## [Brano scelto]
'''
Il teatro cileno contemporaneo e le sue radici storiche
Traduction de Annamaria Martinolli
Primavera con un angolo rotto,
per un’estate con il cuore caldo,
sarà autunno con la malinconia del tempo che patiamo,
sarà primavera quando sbocceranno i nostri amori
e sarà anche un inverno,
come per voi, ma non un inverno qualsiasi,
bensì dalla testa fredda e l’animo bollente,
per sapere cosa fare,
cosa dire e dove mettere le mani,
quando arriverà la stagione della Libertà.
ICTUS, 1984
Il presente saggio breve è stato pubblicato sulla rivista Arrabal, Nº 7-8, 2010 (Ejemplar dedicado a: Teatro Hispanoamericano), con il titolo Incomunicados: teatro y reflexión en Chile, pagg. 295-302. L’autrice è Macarena Salmerón González-Serna. La traduzione è a cura di Annamaria Martinolli.
Introduzione
Il presente articolo vuole essere un approccio allo studio del teatro cileno contemporaneo attraverso tre dei suoi rappresentanti più celebri: Egon Wolff, Jorge Díaz e Marco Antonio de la Parra. Un breve viaggio attraverso la storia più recente del paese ci condurrà dai testi scritti sotto la dittatura di Pinochet alle ultime proposte drammaturgiche, nelle quali ci sembra di scorgere un legame con gli anni bui. Il microcosmo metaforico, il gioco dialettico dell’incomunicabilità e la demistificazione della storia, appaiono come alternative sceniche per la riflessione profonda di un periodo con ferite ancora non rimarginate.
'''
## [Esercizi proposti]
1 - Stabilisca se le affermazioni (a), (b) e (c) concordano con il brano sul teatro cileno, rispondendo sì o no e citando tra virgolette le parole decisive del brano. (a) Il saggio è stato pubblicato sulla rivista Arrabal nel 2010. (b) L'articolo studia il teatro cileno contemporaneo attraverso quattro suoi rappresentanti. (c) La traduzione è stata curata da Macarena Salmerón González-Serna.
2 - Riproduca senza modifiche il passo del brano sul teatro cileno che inizia con "Introduzione" e prosegue fino a "ancora non rimarginate.".
Le voci riportate di seguito provengono da una fonte diversa.

[Dati per l'analisi dei grafici]
'''
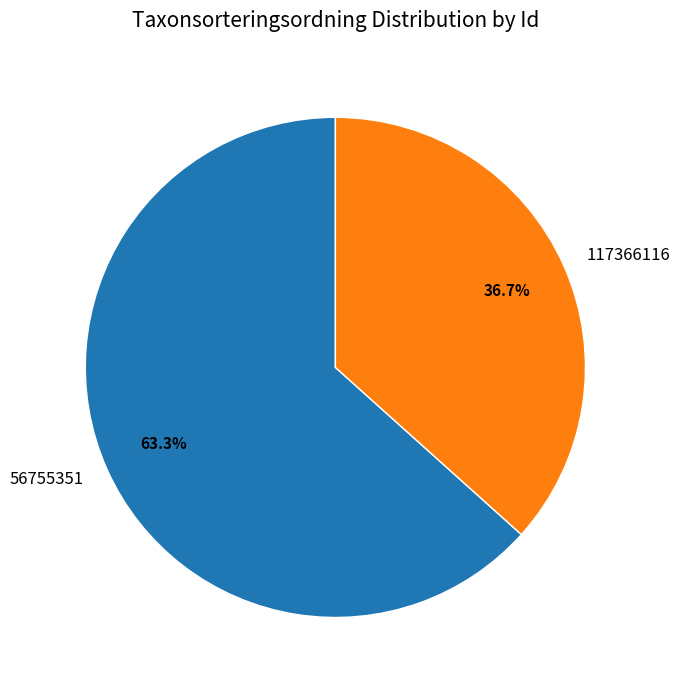

The 117366116 slice represents 22% of the pie. True or false?

False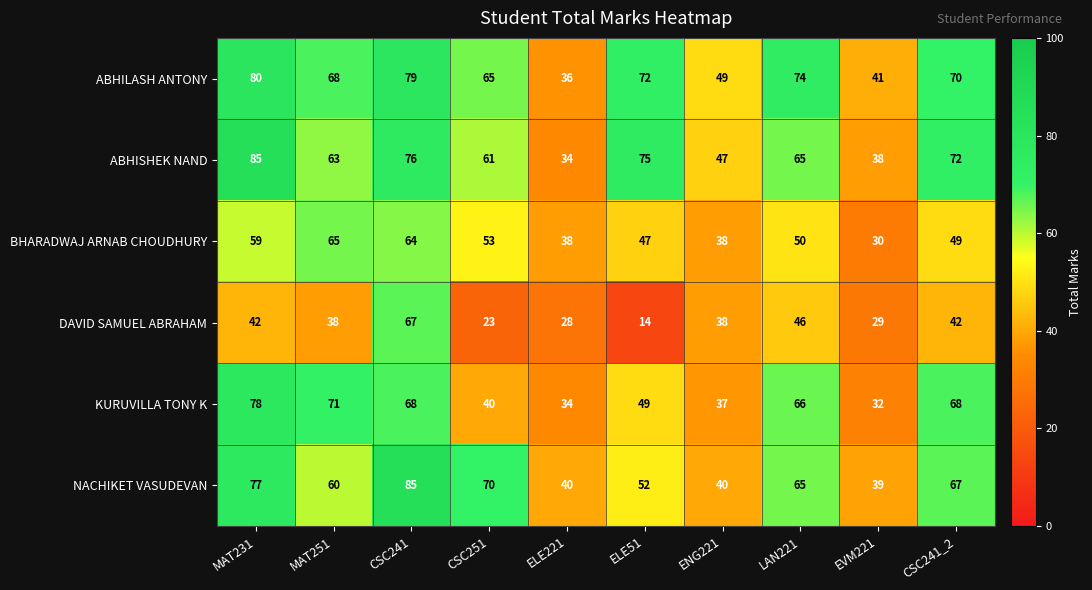

What is the difference between the highest and lowest values at MAT231?

43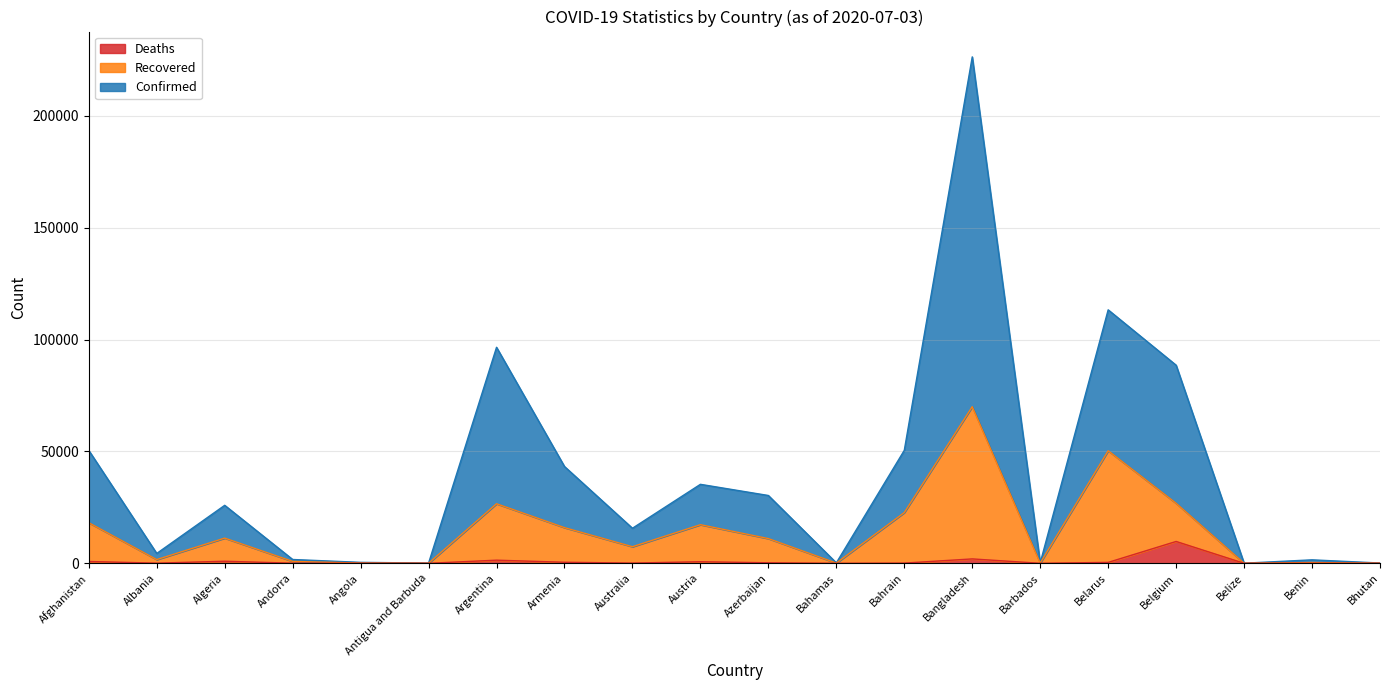

At which category does the chart reach its peak across all series?

Bangladesh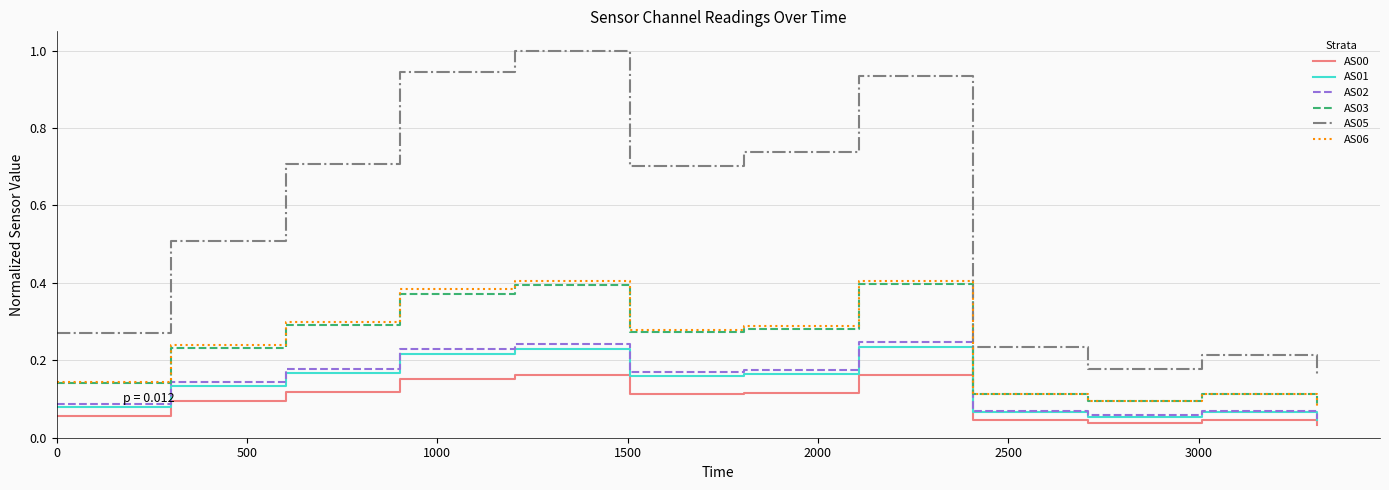

How many lines are shown in the chart?

6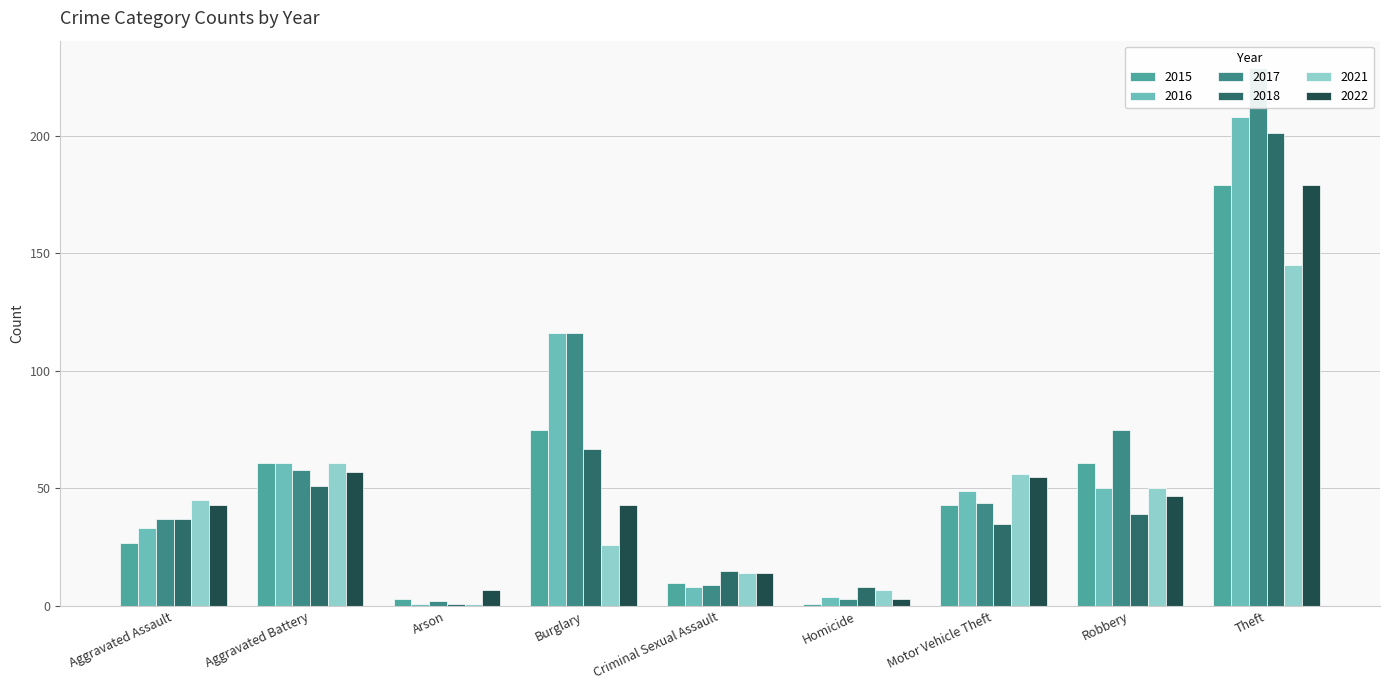

How many bars are there in total?

54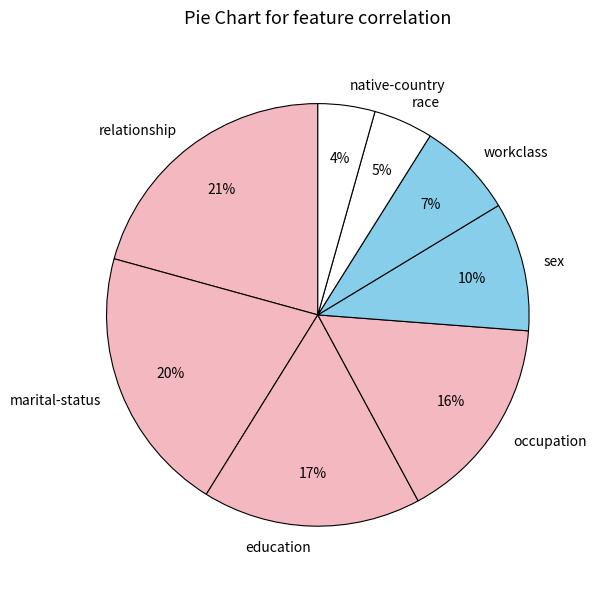

To the nearest percent, what is the combined percentage of native-country and relationship?

25%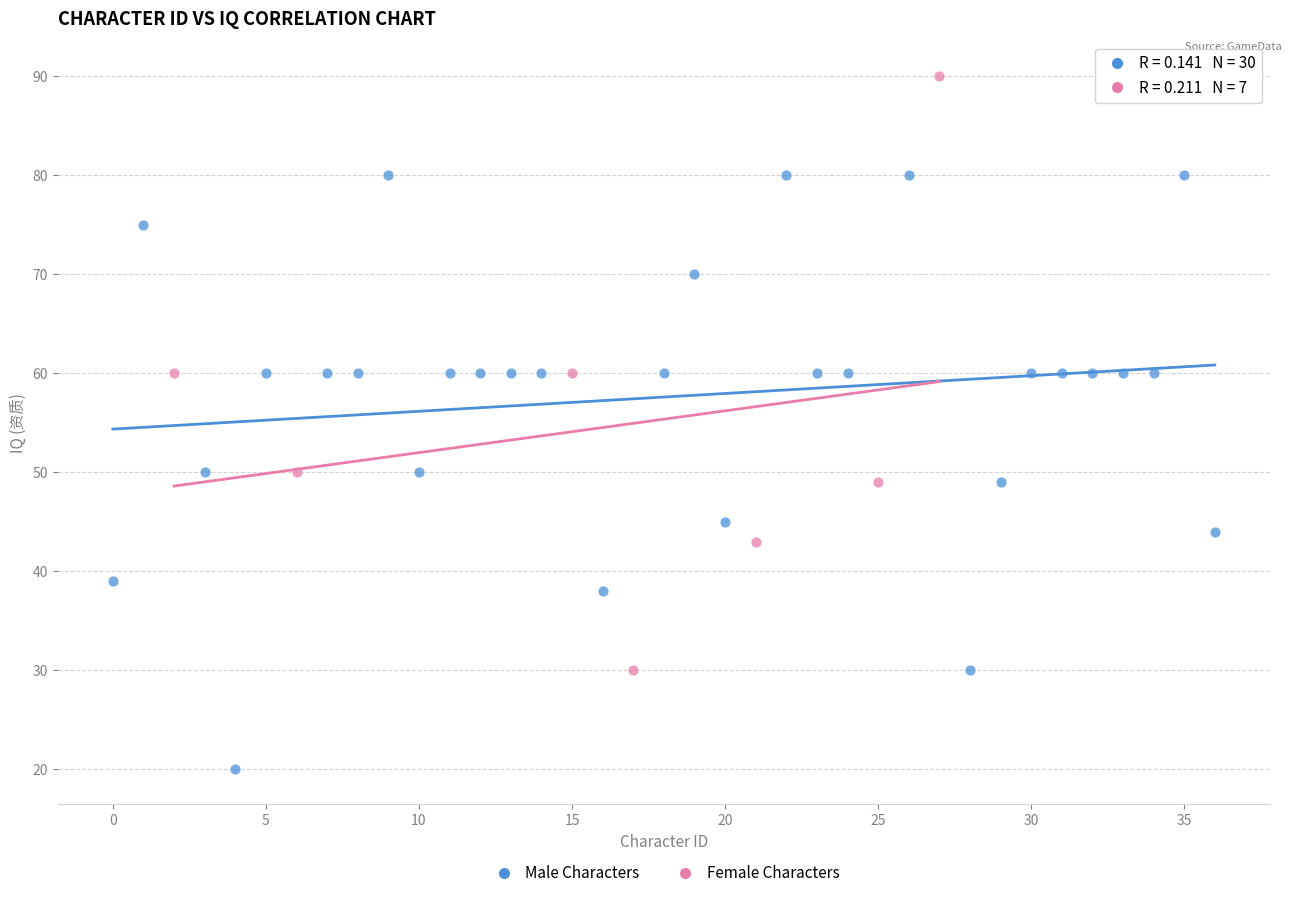

Which series contains the lowest Y value?

Male Characters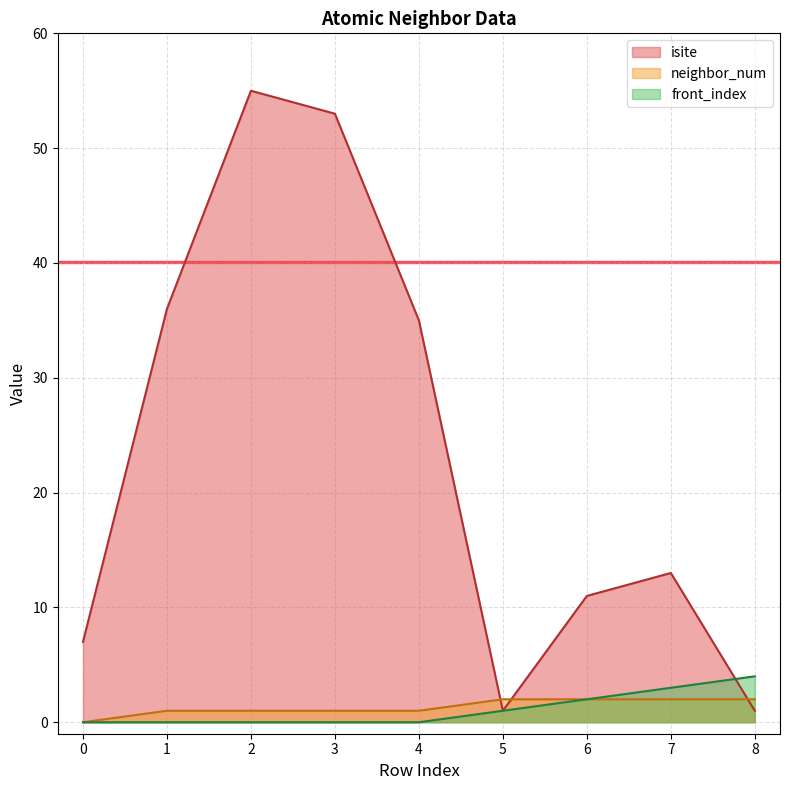

Reading right to left, what are all the values shown in this chart?

isite: 8=1	7=13	6=11	5=1	4=35	3=53	2=55	1=36	0=7
neighbor_num: 8=2	7=2	6=2	5=2	4=1	3=1	2=1	1=1	0=0
front_index: 8=4	7=3	6=2	5=1	4=0	3=0	2=0	1=0	0=0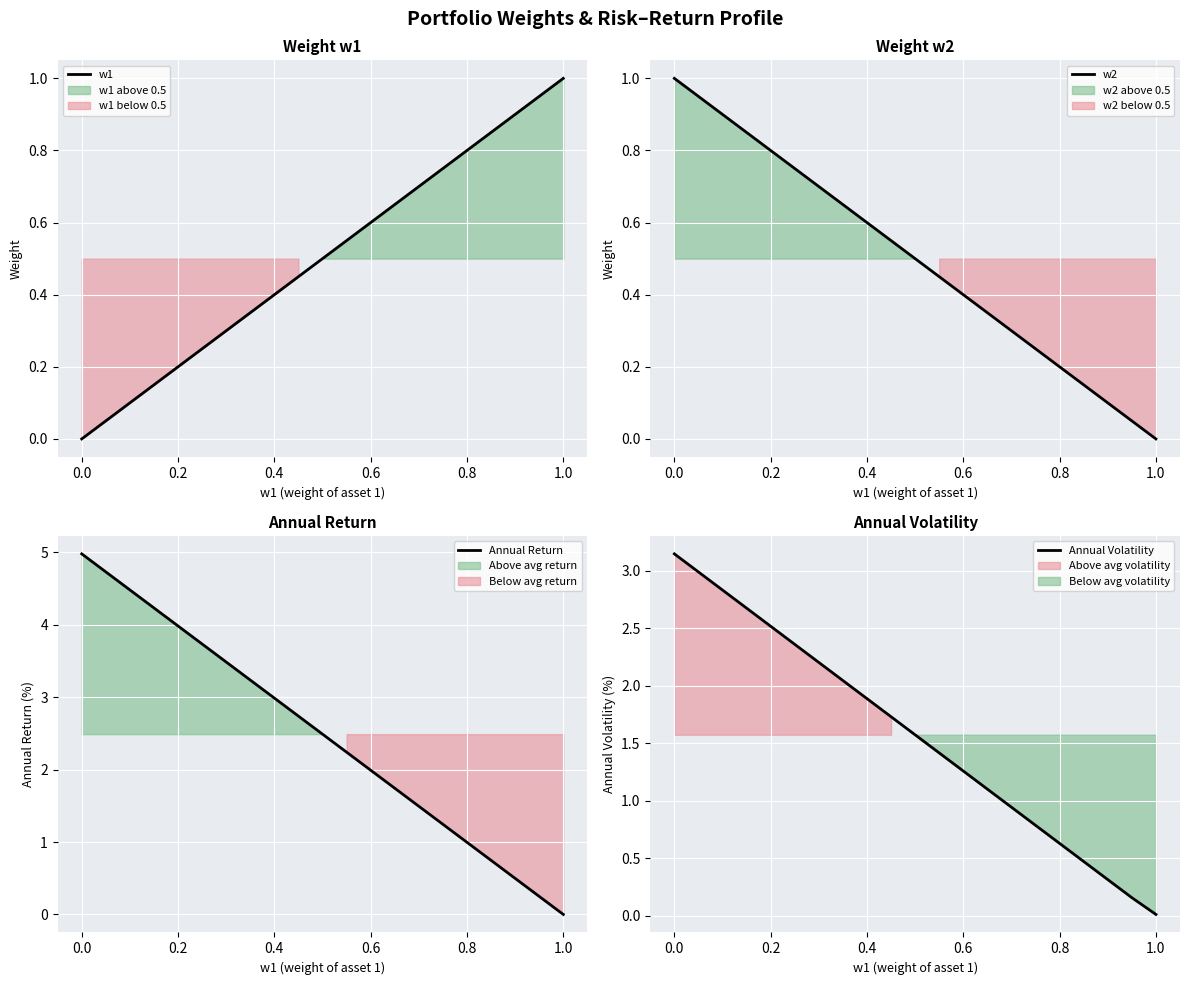

Reading right to left, what are all the values shown in this chart?

w1: 1.0	0.9	0.9	0.8	0.8	0.8	0.7	0.7	0.6	0.6	0.5	0.5	0.4	0.3	0.3	0.2	0.2	0.1	0.1	0.1	0.0
w2: 0.0	0.1	0.1	0.1	0.2	0.2	0.3	0.3	0.4	0.5	0.5	0.6	0.6	0.7	0.7	0.8	0.8	0.8	0.9	0.9	1.0
Annual Return: 0.0	0.2	0.5	0.7	1.0	1.2	1.5	1.7	2.0	2.2	2.5	2.7	3.0	3.2	3.5	3.7	4.0	4.2	4.5	4.7	5.0
Annual Volatility: 0.0	0.2	0.3	0.5	0.6	0.8	0.9	1.1	1.3	1.4	1.6	1.7	1.9	2.0	2.2	2.4	2.5	2.7	2.8	3.0	3.1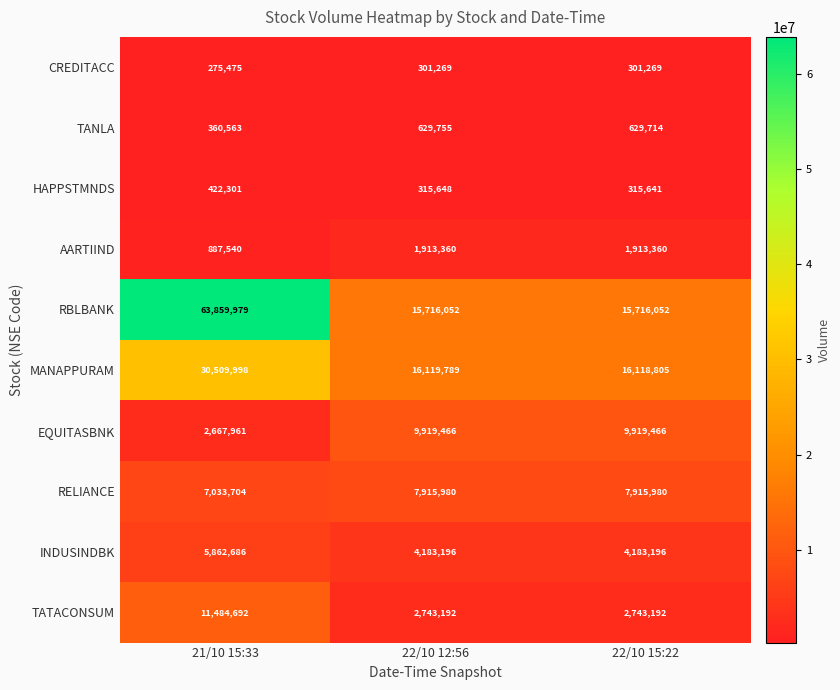

List the series in order of their peak value, lowest first.

CREDITACC, HAPPSTMNDS, TANLA, AARTIIND, INDUSINDBK, RELIANCE, EQUITASBNK, TATACONSUM, MANAPPURAM, RBLBANK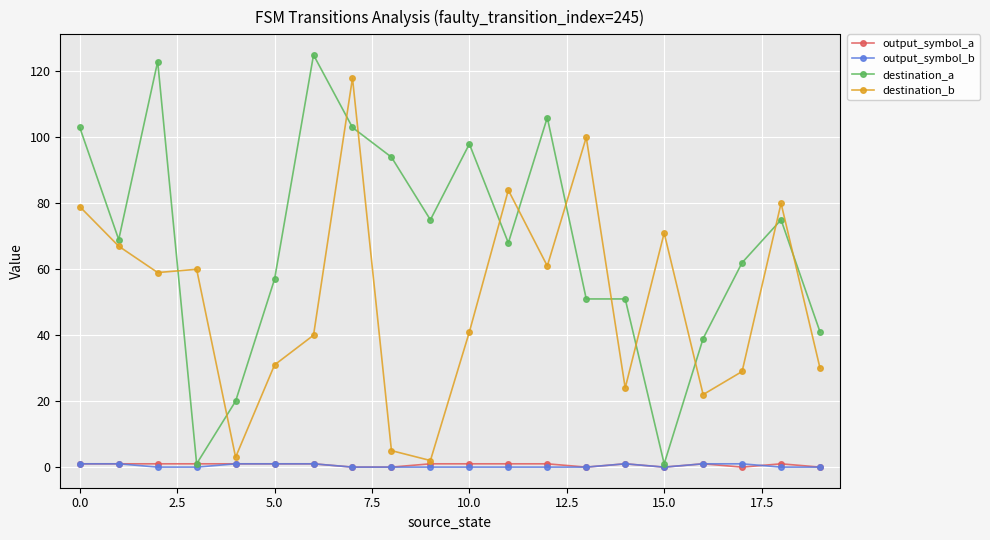

What is the value of the destination_b point at the 11th from the left?

41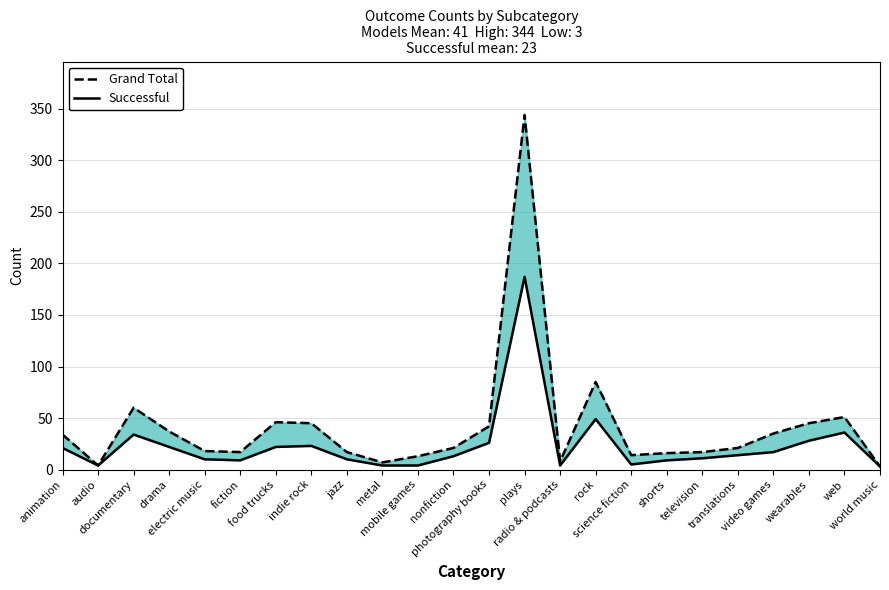

How many distinct data groups are displayed?

2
'''
## [Soluzioni]
1 -
(a) Sì: "pubblicato sulla rivista Arrabal, Nº 7-8, 2010".
(b) No: "attraverso tre dei suoi rappresentanti più celebri".
(c) No: "La traduzione è a cura di Annamaria Martinolli".

2 -
Introduzione
Il presente articolo vuole essere un approccio allo studio del teatro cileno contemporaneo attraverso tre dei suoi rappresentanti più celebri: Egon Wolff, Jorge Díaz e Marco Antonio de la Parra. Un breve viaggio attraverso la storia più recente del paese ci condurrà dai testi scritti sotto la dittatura di Pinochet alle ultime proposte drammaturgiche, nelle quali ci sembra di scorgere un legame con gli anni bui. Il microcosmo metaforico, il gioco dialettico dell’incomunicabilità e la demistificazione della storia, appaiono come alternative sceniche per la riflessione profonda di un periodo con ferite ancora non rimarginate.